I ristoranti e i bar americani stanno aumentando i loro prezzi, visto che i tifosi arrivati per i Mondiali non lasciano la mancia

La maggior parte dei fan europei non sono abituati all'usanza e chiedono spesso spiegazioni quando vedono sul display le varie opzioni per dare le tips.
di Redazione Undici 21 Giugno 2026 alle 10:44

È da sempre una di quelle usanze americane che noi europei facciamo fatica a capire. La domanda che ci sorge spontanea molto spesso è questa: “Ma per quale motivo al conto bisogna sempre aggiungere un 10, 15 o 20%?” Semplice-.perché negli Stati Uniti camerieri e responsabili di sala vengono pagati meno, proprio per permettere loro di arrotondare con laà mance. Lasciare una “tip” come si dice da quelle parti, del 5% o addirittura non lasciarla significa sostanzialmente dire che ci si è trovati malissimo. Per chi frequenta gli States la mancia ormai è una consuetudine, può esserlo meno per chi ci va per la prima volta, specie se per un evento particolare, come i Mondiali, che tra costi dei biglietti, degli alloggi e dei mezzi di trasporto per i tifosi possono diventare un investimento ingente.

Ai fan di tutto il mondo, soprattutto agli europei, lasciare la mancia scoccia. Per questo gli americani sono corsi ai ripari, naturalmente a modo loro. Il New York Post, quotidiano popolare della Grande Mela, su questo tema ha svolto un’indagine molto particolare e i risultati sono incredibili. Con circa 1,2 milioni di appassionati attesi nell’area metropolitana per le partite in programma al MetLife Stadium di East Rutherford, nel New Jersey, bar e ristoranti stanno registrando un’impennata di presenze senza precedenti. Dalle prime partite del mattino fino ai festeggiamenti notturni, locali e pub sono costantemente affollati, con consumazioni in aumento e incassi da record. Tuttavia, secondo molti operatori del settore, le mance lasciate dai visitatori stranieri risultano molto inferiori agli standard statunitensi.

La situazione ha spinto alcuni ristoratori di città coinvolte nell’organizzazione del torneo, tra cui Kansas City, Atlanta e Philadelphia, a introdurre automaticamente una maggiorazione del 20% sul conto. Una misura pensata per tutelare camerieri e personale di sala, che negli Stati Uniti dipendono in larga misura dalle mance per integrare il proprio stipendio, ma anche per evitare incomprensioni con turisti provenienti da Paesi dove il servizio è già incluso nel prezzo finale.

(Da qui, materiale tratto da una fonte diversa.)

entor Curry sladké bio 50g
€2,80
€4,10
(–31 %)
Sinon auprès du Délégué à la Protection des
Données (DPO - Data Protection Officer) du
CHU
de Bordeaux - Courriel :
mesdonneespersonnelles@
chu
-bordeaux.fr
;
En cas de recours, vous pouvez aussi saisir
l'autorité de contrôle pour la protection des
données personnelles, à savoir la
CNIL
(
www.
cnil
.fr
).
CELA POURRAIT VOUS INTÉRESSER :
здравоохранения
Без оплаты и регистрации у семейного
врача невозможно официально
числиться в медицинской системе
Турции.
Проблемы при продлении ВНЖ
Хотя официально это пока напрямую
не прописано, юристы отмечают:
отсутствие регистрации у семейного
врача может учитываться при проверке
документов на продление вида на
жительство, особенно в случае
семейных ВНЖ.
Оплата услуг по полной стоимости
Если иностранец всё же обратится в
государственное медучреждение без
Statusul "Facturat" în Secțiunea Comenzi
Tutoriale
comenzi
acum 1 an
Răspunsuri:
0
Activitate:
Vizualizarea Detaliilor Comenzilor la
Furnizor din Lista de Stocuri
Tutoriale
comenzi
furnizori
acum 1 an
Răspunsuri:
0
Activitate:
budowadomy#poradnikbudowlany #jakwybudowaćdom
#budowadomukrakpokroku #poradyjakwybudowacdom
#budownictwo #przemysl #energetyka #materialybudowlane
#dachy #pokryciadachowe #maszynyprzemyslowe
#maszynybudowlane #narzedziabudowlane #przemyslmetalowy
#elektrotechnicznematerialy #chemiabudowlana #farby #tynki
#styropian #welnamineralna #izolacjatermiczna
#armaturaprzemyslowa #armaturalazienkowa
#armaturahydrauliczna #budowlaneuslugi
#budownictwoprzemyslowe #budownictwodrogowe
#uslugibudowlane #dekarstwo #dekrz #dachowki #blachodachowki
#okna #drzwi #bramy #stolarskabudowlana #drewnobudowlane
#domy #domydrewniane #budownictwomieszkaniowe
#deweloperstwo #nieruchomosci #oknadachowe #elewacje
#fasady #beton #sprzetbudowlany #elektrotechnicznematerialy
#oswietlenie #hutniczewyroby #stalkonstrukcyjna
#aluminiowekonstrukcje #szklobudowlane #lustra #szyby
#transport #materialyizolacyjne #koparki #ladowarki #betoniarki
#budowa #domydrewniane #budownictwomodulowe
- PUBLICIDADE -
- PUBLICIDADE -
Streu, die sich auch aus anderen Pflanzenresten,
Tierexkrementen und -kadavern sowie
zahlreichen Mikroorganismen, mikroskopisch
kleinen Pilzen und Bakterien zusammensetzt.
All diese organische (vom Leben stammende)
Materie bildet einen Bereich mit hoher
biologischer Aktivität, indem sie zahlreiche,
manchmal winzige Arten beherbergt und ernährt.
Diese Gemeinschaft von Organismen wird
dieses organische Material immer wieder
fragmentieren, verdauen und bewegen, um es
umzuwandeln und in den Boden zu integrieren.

Gli inviati del giornale newyorchese sono andati in giro per locali per chiedere ai camerieri dei locali se effettvamente avessero guadagnato di meno. «Il problema è che molti non sanno come funziona il sistema delle mance negli Stati Uniti», hanno spiegato i dipendenti del McCarthy’s, un pub sulla 46esima strada. «Molti clienti chiedono spiegazioni quando ricevono il conto». Il personale di sala ha raccontato di aver servito tavolate che hanno accumulato conti vicini ai 700 dollari nel corso di una singola giornata, senza però ricevere una mancia adeguata. Nonostante questo, l’atmosfera positiva creata dal torneo compensa in parte il disagio. Anche altri esercizi commerciali stanno vivendo settimane particolarmente intense. Al 5 Napkin Burger di Ninth Avenue il personale ha sottolineato un afflusso continuo di turisti, mentre all’Hurley’s Saloon la comproprietaria Anne Calimano ha descritto il Mondiale come un evento capace di rivoluzionare una stagione tradizionalmente tranquilla per il settore della ristorazione cittadina. «Tra il Mondiale e l’entusiasmo per i Knicks, non si riesce quasi a camminare all’interno del locale» ha rivelato.

Se gli affari procedono a gonfie vele, la questione delle mance resta però un tema ricorrente. «Ovviamente non lasciano le stesse percentuali a cui siamo abituati» ha osservato Calimano. Qualche barista ha poi fatto notare come ci voglia comprensione, considerando quanto costa seguire una Coppa del Mondo, ma in ogni caso il dibattito sulle mance rappresenta uno degli aspetti più curiosi dell’incontro tra culture diverse. Un dettaglio apparentemente secondario che, almeno a camerieri e baristi newyorchesi sta facendo capire cosa vuol dire organizzare un’edizione dei Mondiali.